▸ Your assignment: Give back the entries in full, exactly as they are written.

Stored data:
━━━━━━

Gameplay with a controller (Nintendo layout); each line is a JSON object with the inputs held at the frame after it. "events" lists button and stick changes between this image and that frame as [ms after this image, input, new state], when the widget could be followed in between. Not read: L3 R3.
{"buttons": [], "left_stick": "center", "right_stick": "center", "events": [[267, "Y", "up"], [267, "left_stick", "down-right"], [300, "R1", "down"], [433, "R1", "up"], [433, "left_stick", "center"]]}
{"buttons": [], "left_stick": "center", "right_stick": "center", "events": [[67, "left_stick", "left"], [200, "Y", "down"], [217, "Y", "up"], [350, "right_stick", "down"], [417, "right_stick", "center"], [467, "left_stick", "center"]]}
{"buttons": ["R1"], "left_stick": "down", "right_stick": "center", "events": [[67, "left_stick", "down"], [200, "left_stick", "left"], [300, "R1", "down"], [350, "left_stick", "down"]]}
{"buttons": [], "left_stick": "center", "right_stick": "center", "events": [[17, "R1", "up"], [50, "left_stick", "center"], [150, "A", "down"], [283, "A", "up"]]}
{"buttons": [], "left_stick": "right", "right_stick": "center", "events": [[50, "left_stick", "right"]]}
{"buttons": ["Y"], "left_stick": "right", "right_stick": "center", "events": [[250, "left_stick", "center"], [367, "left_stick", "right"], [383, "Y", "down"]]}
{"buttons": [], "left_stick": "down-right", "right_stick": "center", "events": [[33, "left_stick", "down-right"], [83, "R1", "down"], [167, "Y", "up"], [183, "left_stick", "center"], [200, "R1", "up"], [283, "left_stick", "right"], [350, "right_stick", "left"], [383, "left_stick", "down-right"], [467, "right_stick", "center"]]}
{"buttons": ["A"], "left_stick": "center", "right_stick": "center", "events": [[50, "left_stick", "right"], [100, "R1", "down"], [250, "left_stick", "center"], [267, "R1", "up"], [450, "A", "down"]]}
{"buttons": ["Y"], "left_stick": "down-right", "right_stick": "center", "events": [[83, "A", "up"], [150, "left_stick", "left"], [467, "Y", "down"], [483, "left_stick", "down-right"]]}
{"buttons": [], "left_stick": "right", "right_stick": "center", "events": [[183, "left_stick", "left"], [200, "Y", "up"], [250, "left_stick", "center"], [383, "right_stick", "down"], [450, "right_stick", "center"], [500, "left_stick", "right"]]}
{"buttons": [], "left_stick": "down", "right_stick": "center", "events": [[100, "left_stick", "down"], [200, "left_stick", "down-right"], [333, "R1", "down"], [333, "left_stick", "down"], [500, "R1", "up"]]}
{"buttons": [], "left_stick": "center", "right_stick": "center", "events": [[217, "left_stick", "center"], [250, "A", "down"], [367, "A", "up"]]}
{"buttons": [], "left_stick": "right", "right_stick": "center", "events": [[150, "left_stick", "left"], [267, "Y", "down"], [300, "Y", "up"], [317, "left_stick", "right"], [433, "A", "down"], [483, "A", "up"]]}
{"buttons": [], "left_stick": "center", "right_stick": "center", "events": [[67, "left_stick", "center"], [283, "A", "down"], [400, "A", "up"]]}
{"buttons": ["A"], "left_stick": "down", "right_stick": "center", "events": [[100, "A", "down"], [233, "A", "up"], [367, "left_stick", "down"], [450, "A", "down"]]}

━━━━━━

▸ Solution for this task:
Gameplay with a controller (Nintendo layout); each line is a JSON object with the inputs held at the frame after it. "events" lists button and stick changes between this image and that frame as [ms after this image, input, new state], when the widget could be followed in between. Not read: L3 R3.
{"buttons": [], "left_stick": "center", "right_stick": "center", "events": [[267, "Y", "up"], [267, "left_stick", "down-right"], [300, "R1", "down"], [433, "R1", "up"], [433, "left_stick", "center"]]}
{"buttons": [], "left_stick": "center", "right_stick": "center", "events": [[67, "left_stick", "left"], [200, "Y", "down"], [217, "Y", "up"], [350, "right_stick", "down"], [417, "right_stick", "center"], [467, "left_stick", "center"]]}
{"buttons": ["R1"], "left_stick": "down", "right_stick": "center", "events": [[67, "left_stick", "down"], [200, "left_stick", "left"], [300, "R1", "down"], [350, "left_stick", "down"]]}
{"buttons": [], "left_stick": "center", "right_stick": "center", "events": [[17, "R1", "up"], [50, "left_stick", "center"], [150, "A", "down"], [283, "A", "up"]]}
{"buttons": [], "left_stick": "right", "right_stick": "center", "events": [[50, "left_stick", "right"]]}
{"buttons": ["Y"], "left_stick": "right", "right_stick": "center", "events": [[250, "left_stick", "center"], [367, "left_stick", "right"], [383, "Y", "down"]]}
{"buttons": [], "left_stick": "down-right", "right_stick": "center", "events": [[33, "left_stick", "down-right"], [83, "R1", "down"], [167, "Y", "up"], [183, "left_stick", "center"], [200, "R1", "up"], [283, "left_stick", "right"], [350, "right_stick", "left"], [383, "left_stick", "down-right"], [467, "right_stick", "center"]]}
{"buttons": ["A"], "left_stick": "center", "right_stick": "center", "events": [[50, "left_stick", "right"], [100, "R1", "down"], [250, "left_stick", "center"], [267, "R1", "up"], [450, "A", "down"]]}
{"buttons": ["Y"], "left_stick": "down-right", "right_stick": "center", "events": [[83, "A", "up"], [150, "left_stick", "left"], [467, "Y", "down"], [483, "left_stick", "down-right"]]}
{"buttons": [], "left_stick": "right", "right_stick": "center", "events": [[183, "left_stick", "left"], [200, "Y", "up"], [250, "left_stick", "center"], [383, "right_stick", "down"], [450, "right_stick", "center"], [500, "left_stick", "right"]]}
{"buttons": [], "left_stick": "down", "right_stick": "center", "events": [[100, "left_stick", "down"], [200, "left_stick", "down-right"], [333, "R1", "down"], [333, "left_stick", "down"], [500, "R1", "up"]]}
{"buttons": [], "left_stick": "center", "right_stick": "center", "events": [[217, "left_stick", "center"], [250, "A", "down"], [367, "A", "up"]]}
{"buttons": [], "left_stick": "right", "right_stick": "center", "events": [[150, "left_stick", "left"], [267, "Y", "down"], [300, "Y", "up"], [317, "left_stick", "right"], [433, "A", "down"], [483, "A", "up"]]}
{"buttons": [], "left_stick": "center", "right_stick": "center", "events": [[67, "left_stick", "center"], [283, "A", "down"], [400, "A", "up"]]}
{"buttons": ["A"], "left_stick": "down", "right_stick": "center", "events": [[100, "A", "down"], [233, "A", "up"], [367, "left_stick", "down"], [450, "A", "down"]]}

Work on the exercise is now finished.